What we don’t yet know is whether or not we can pass this virus to our pets, though new information rears its head each day. Coronavirus is a zoonotic disease, which is defined as a disease that can be spread from animals to humans. There are three confirmed cases of Coronavirus present in dogs. All of these cases are confirmed to be from China, however, it is believed that the dogs contracted it from another animal, not a human. One 17 year old Chihuahua was tested “weak-positive” for the Coronavirus and has since passed away (3). However, the dog was said to have not shown any of the symptoms for the virus. We can assume that since the dog was older in age, its immune and respiratory system was weakening. Still, there is no official proof that Coronavirus was the reason for death. So for now, we believe dogs cannot contract the virus from us (₄).

We must continue to eat healthy and supplement to keep our bodies healthy, but it is important to continue being conscious of our pets’ health in these times, too.
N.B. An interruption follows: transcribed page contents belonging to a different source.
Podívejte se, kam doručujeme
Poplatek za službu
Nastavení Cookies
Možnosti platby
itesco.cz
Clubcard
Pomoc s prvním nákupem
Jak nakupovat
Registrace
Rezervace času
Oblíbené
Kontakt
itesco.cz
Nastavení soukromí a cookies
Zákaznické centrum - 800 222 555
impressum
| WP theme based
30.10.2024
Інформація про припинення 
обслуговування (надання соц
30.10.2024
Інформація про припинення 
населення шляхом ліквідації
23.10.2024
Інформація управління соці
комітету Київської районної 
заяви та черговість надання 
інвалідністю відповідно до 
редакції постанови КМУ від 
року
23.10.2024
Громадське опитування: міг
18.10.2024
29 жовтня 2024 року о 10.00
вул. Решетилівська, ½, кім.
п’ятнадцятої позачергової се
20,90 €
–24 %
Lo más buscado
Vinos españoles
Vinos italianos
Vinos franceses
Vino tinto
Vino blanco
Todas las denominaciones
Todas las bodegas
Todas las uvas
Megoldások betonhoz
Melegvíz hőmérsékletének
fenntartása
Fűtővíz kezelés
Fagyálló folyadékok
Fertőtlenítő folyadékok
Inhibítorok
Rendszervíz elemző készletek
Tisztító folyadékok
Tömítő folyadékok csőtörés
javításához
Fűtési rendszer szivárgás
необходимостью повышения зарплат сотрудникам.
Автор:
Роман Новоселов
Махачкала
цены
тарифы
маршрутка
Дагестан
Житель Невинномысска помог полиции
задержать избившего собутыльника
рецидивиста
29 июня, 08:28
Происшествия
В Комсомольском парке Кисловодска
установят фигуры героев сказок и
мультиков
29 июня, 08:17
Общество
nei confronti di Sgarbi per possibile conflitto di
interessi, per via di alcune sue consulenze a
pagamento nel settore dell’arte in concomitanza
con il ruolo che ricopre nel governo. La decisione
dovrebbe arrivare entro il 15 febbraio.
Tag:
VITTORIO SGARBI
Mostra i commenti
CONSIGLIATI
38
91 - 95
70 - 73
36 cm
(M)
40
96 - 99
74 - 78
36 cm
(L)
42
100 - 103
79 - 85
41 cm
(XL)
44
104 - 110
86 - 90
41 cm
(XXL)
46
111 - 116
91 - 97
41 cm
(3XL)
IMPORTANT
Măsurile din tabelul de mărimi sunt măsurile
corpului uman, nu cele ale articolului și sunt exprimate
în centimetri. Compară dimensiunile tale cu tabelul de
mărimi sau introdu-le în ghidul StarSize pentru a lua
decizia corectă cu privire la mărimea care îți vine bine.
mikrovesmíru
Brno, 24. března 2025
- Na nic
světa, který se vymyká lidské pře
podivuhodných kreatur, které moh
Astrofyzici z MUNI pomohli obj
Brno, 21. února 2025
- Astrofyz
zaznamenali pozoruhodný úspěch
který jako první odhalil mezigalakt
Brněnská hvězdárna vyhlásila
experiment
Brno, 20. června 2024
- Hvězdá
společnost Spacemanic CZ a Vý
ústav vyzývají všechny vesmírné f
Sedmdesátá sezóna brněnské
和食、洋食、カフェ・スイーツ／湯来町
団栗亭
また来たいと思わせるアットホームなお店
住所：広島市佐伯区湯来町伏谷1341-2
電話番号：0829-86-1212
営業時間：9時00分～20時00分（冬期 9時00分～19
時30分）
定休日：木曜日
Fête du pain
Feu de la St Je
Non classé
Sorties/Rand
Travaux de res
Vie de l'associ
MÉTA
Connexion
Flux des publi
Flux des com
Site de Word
Building our immunity, as well as our pets, is one important factor in maintaining good health. Things like Vitamins A, C, and E, antioxidants, as well as essential and non-essential fatty acids all have properties that keep animals in good health (5) Vitamins are essential for hundreds of different actions in our bodies from cell growth to converting food into energy for us to use. Great sources of these include citrus fruits, vegetables, and ginger. Antioxidants help protect your cells from sickness, cancer, and many other diseases. Apples, bananas, carrots, tomatoes, and nuts are excellent sources of antioxidants. Omega fatty acids help greatly in limiting inflammation in the body, helping improve outcomes of certain illnesses and preventing diseases from worsening (6). The best source for these omega fatty acids is hemp oil. Other good sources include fish, krill, and flaxseed oils.